His fingers curl into fists.
It’s been years since I’ve been in a physical fight, if I don’t count the ambush under the bleachers. I was fifteen, nearly sixteen, when my seventeen-year-old foster brother snuck into my room in the middle of the night.
He thought I was sleeping. I broke his jaw, and I’d like to think he learned a valuable lesson that night to keep his hands to himself.
After that, Iwan, my social worker, took me to Robert.
“My beta suggested I try talking to you. Since there’s no reasoning with a feral, I imagine I’m just wasting my time.”
I eye him for a beat, and then I figure why not? As strange as it seems, this is actually the most reasonable he’s been since he stuck me in this cage. If I can get him talking, he won’t be ready when I spring at him, take him down and get out of this cage. “Okay, fine. I’ll bite. What is your deal with ferals?”
He smirks. “Bite. Funny you should use that word. A feral comes to being when a shifter, in his wolf form, bites them. When did a wolf bite you?”
I might not know much about my past, but I know one thing.
“No one bit me. And before you ask, I don’t have a scar on me.”
He shrugs. “A feral will heal from a bite during their first shift. Not having a bite means nothing.”
“This is me. I’ve always been like this.” Before Robert and before the basement, I knew there was something inside me itching to get out.
“Then where is your pack?” he demands.
“Like I told you before, I don’t have one.”
“A wolf bit you and for whatever reason, you’ve decided to pretend it didn’t happen. But the bodies speak to the fact itdidhappen. Those students died, and a feral was behind them. The only feral in campus my men found was…” He points. “You.”
He looms over me, and I know he’s doing it on purpose, an attempt to intimidate me.
Getting to my feet requires more effort today than it did the day before. But he’s taken a step closer toward me, which means he’s one step further away from the open cell door at his back.
“Let me see if I’ve got this right. Someone living their ordinary life gets attacked and bitten. Their mind can’t handle this new violent change, which makes them lose control. Then you come along, and as if they haven’t suffered enough, you lock them up in this pretty little cage, and when they no longer entertain you, you rip their throat out. Did I miss anything?”
He steps up to me. “You have no idea what you’re talking about.”
I lift my chin. “I think I do.”
He peers down the length of his nose at me. “So I bet your suggestion is to talk to these ferals, perhaps try to appeal to their logic?”
“If someone had just changed me into something that I believed was only myth and legend, I might appreciate someone talking to me instead of treating me like a wild animal that needs to be muzzled and on a leash.”

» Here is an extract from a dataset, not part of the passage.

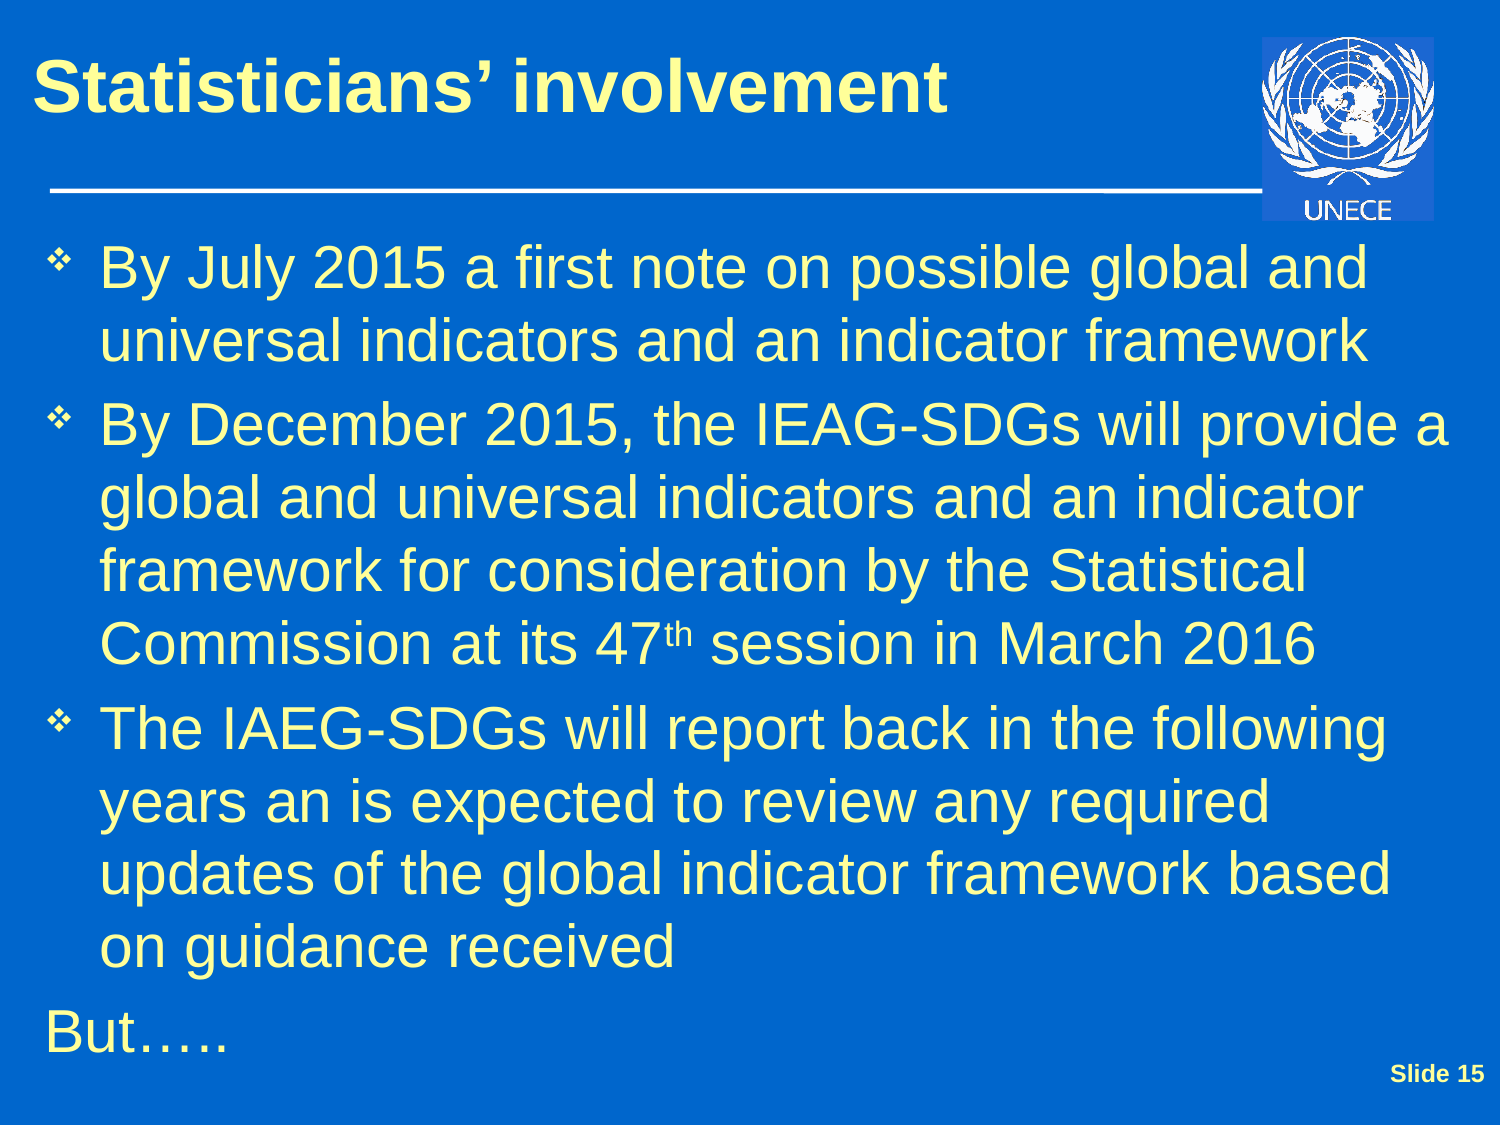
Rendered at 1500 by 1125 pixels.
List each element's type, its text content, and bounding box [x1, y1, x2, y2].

list By July 2015 a first note on possible global and universal indicators and an indicator framework By December 2015, the IEAG-SDGs will provide a global and universal indicators and an indicator framework for consideration by the Statistical Commission at its 47th session in March 2016 The IAEG-SDGs will report back in the following years an is expected to review any required updates of the global indicator framework based on guidance received But….. [29, 219, 1483, 1083]
picture [1262, 37, 1434, 219]
title Statisticians’ involvement [17, 1, 1247, 165]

“There’s no talking to ferals,” he snarls.
I step even closer to him, trying not to notice how good he smells. “Thenwhat, might I ask, are you doing with me?”
He opens his mouth. No sound comes out.
Behind him, his beta drops his head, though not before I spot the smile that slashes across his face.

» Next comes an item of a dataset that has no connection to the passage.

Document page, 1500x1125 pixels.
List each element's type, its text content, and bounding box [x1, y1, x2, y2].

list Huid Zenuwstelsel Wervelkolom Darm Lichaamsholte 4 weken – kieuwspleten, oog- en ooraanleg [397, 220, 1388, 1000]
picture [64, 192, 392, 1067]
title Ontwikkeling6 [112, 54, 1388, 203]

The Viking spins around, takes a couple of steps, then stops, his back to me. “You’re as ignorant about this world as a child. No, our young have more understanding than you. There is no reasoning with a feral. You are only in a conversing mood because of where I’m keeping you.”
I prepare to leap at him, but he must have eyes at the back of his head because he chuckles. “Go ahead. I’m curious how easy it will be to kill you.”
He takes another step forward, and sensing my one and possibly only opportunity to escape is slipping away, I call after him, “I was flirting, by the way.”
His back stiffens, radiating with tension a split second before he spins around. His eyes are burning. “What did you say?”